In conventional manner, two fields, corresponding to a single frame, are recorded for each rotation of the disk and this fixes the rotation speed of the said disk, because the duration of one frame is standardized and must be respected in order to be able to provide a television set with the appropriately decoded reading signals. The motor which radially drives the reading head is controlled by the mean value of the error voltage of the tracking servomechanism. Thus, on normally reading the disk, the head advances at the average speed of one path per revolution. If, however, an acceleration or deceleration is required, a pulse is applied to the tracking servomechanism in order to jump a turn, forwards or backwards depending on the particular case, at the end of a frame. This changes the average value of the error voltage and the radial advance motor is automatically adjusted to the necessary speed. On systematically rereading the same frame, the motor stops and stoppage takes place on a fixed frame.
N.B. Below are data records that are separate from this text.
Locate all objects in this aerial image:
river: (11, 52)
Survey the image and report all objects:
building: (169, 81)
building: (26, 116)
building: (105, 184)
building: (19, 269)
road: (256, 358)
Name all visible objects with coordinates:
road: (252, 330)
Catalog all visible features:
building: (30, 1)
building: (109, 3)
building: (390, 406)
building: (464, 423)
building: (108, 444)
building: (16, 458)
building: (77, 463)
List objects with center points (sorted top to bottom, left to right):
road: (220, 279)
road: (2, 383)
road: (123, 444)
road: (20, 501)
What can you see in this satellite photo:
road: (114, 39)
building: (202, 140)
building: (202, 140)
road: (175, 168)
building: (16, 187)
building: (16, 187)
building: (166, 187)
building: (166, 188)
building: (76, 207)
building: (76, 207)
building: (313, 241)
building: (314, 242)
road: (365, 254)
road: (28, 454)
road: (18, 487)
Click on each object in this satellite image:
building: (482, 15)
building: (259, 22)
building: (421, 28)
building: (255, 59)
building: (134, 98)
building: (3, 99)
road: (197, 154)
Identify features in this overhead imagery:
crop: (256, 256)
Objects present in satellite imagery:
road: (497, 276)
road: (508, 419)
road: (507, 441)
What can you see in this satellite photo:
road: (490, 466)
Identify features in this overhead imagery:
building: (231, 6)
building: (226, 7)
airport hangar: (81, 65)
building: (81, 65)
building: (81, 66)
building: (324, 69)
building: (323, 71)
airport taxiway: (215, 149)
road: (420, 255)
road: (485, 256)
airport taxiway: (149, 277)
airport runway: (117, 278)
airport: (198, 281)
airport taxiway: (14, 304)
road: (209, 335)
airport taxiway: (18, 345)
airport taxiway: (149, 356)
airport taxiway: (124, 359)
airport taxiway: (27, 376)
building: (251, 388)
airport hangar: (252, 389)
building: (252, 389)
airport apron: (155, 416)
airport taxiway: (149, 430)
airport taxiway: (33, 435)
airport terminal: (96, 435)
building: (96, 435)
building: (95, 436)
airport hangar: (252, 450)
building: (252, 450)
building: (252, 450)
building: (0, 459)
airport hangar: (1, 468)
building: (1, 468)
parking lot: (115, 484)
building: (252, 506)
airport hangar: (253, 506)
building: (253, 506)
In addition, prior to the invention of the magnetoscope, kinescopes were used which made it possible to film the screen of a receiver in order to be able to store transmissions.
In the kinescope it was necessary to synchronize the cine camera used with the passage of the frames on the receiver screen. This required a very slight increase in the shooting speed compared with a normal camera (25 instead of 24) in the case of European standards and the elimination of one frame out of five in the case of U.S. standards with 30 frames per second.
However, in all these cases, it was necessary to obtain a very great reduction time required to move the film so the film could be moved during a field return time, i.e. approx. 1.6 ms. Although such characteristics were obtained, the cameras were very cumbersome, sensitive and unreliable, so that this process has been neglected.
Although the magnetic tape of a magnetoscope is satisfactory, it is still cumbersome, expensive and liable to deteriorate in time, so that on the basis of these criteria, it is comparable to film.
However, the disk is compact, inexpensive and can be stored almost indefinitely. It has therefore been envisaged to use it for replacing, or at least for keeping a duplicate of films whose storage takes up a great deal of space when kept for a long period.
However, it has been considered desirable to be able to transcribe these video disks into films during a subsequent use in order to be able to utilize cine projection equipment which is widely available, which is not the case with large screen television projection equipment. Thus, interest again exists in the kinescope with the technical limitations described hereinbefore.